I do like to follow this discussion


I don't. I think complaining about this type of thing is pointless, because different people use different tools and these tools have different popularities in different places. Regardless of popularity, once someone has a tool installed, using it is easy, so they don't necessarily think about whether others have access to it.

 

If you want to take this complaint to a contrived extreme, someone could just as easily ask you "why do you use this weird .vi format? I can't open it with Visual Studio or Eclipse". Obviously this isn't comparable, but hopefully it helps people understand my viewpoint.

 

Normally I simply wouldn't respond (I haven't so far), but I figured I might as well, since I do have something to say on the rest of your post, so:

 


@PeterFoerster wrote:

I also remember a time when you could unzip a built LabVIEW Exe file, so what was that all about?
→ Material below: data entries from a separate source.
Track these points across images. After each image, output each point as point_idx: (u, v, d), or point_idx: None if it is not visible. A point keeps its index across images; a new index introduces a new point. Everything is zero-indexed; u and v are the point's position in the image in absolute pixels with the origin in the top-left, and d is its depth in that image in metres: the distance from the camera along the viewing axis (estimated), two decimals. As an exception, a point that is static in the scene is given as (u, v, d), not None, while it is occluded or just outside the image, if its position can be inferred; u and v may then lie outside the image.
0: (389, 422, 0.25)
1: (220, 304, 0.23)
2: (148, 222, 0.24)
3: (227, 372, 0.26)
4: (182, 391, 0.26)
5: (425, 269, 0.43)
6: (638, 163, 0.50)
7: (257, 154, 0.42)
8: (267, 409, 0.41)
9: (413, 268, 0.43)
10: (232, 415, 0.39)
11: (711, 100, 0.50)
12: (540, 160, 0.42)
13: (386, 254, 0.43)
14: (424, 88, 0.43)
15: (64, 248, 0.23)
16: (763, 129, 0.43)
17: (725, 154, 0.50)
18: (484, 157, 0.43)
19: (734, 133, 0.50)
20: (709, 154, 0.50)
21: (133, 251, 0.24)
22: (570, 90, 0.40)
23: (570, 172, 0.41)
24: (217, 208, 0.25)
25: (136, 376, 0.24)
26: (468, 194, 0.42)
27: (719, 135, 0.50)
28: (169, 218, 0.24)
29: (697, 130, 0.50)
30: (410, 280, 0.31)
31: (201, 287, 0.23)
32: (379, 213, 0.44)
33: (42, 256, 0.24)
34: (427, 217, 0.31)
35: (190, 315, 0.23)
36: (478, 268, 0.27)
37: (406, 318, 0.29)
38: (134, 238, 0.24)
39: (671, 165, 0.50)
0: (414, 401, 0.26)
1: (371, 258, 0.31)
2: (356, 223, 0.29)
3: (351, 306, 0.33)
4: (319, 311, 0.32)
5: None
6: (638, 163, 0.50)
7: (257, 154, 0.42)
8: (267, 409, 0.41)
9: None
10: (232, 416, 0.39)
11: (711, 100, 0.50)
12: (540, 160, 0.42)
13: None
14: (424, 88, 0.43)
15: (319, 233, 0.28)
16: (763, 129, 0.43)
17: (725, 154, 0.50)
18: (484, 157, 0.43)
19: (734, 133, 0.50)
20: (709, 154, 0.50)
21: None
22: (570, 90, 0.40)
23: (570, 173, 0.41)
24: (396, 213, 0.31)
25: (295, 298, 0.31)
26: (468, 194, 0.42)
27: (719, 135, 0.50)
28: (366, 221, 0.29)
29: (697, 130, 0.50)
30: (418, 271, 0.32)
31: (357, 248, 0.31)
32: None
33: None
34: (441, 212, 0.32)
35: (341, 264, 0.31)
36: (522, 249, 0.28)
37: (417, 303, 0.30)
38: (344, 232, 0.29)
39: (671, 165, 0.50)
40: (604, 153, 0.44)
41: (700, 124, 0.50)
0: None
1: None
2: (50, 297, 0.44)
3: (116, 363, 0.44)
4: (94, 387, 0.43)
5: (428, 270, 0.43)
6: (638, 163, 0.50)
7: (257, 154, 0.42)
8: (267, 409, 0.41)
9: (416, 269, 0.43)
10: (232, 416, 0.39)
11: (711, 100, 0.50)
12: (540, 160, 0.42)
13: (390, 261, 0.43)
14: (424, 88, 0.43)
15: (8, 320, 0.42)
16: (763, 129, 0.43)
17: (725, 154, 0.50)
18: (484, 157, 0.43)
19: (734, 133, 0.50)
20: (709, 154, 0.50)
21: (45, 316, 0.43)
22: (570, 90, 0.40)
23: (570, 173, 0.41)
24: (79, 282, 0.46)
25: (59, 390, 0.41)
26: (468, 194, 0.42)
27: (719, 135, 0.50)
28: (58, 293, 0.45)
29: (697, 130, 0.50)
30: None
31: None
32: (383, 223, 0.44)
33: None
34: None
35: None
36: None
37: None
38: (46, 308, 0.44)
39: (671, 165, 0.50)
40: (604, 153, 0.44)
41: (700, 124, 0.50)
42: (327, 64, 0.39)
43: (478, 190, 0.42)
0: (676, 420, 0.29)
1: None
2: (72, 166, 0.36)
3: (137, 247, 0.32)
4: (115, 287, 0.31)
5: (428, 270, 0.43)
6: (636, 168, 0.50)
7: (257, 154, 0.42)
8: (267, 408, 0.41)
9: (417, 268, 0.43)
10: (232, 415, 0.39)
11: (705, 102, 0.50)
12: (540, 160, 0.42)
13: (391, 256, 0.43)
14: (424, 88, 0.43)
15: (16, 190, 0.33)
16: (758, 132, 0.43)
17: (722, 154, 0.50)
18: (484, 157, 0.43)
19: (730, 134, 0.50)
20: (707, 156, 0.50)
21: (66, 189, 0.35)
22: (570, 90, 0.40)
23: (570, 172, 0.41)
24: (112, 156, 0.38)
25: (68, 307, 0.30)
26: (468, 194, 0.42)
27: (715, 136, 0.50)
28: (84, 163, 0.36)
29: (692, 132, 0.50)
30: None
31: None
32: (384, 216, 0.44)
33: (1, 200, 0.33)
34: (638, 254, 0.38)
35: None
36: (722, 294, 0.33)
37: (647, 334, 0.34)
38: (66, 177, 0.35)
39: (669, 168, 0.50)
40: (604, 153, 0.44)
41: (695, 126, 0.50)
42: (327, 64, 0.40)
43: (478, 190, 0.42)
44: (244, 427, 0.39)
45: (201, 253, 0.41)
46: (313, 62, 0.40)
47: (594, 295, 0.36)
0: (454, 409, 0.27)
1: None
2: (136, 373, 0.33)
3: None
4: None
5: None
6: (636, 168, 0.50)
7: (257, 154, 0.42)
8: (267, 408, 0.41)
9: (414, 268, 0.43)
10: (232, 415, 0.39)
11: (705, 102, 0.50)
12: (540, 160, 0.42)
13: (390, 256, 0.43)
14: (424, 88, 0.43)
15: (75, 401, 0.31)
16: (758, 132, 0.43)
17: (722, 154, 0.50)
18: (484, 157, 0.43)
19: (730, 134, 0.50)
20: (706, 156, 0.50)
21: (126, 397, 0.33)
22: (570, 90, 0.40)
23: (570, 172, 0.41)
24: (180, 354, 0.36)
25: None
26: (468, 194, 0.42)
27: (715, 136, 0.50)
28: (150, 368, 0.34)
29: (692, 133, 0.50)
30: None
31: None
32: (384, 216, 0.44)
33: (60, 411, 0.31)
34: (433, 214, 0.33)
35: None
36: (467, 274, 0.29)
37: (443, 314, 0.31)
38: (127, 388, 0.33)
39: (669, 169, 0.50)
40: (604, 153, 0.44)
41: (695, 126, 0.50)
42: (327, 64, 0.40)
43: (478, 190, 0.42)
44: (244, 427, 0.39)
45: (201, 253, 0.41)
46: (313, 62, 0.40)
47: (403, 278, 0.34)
A LabVIEW EXE is still just the same bunch of VIs you have when you write your code, with some caveats and asterisks (that's why you can open and run VIs dynamically from an EXE). In the past, this was done using the LLB format, which is a simple flat list of files inside the EXE. After the addition of libraries (and particularly classes), which meant different VIs could have the same file name, NI changed this to a zipped folder structure, so that multiple files with the same name could be inside the EXE. Before they figured it out, VIs with the same name from different libraries were saved in folders outside the EXE.

 

I haven't checked specifically about unzipping EXEs (although I have seen people comment on managing or not managing to do it over the years), but that's the basic idea. If it doesn't work any more, it's probably because the EXE isn't a simple zipped folder, but also has a separate executable component to load everything, similar to auto-extracting executables you can find.

 

You can actually see this being done if you look at a build folder while LV is building an EXE. You will see that a folder is generated with all the stuff inside it and then converted to a zip at the end (although, depending on different factors, that last step may fail if you have an open Explorer window on that folder).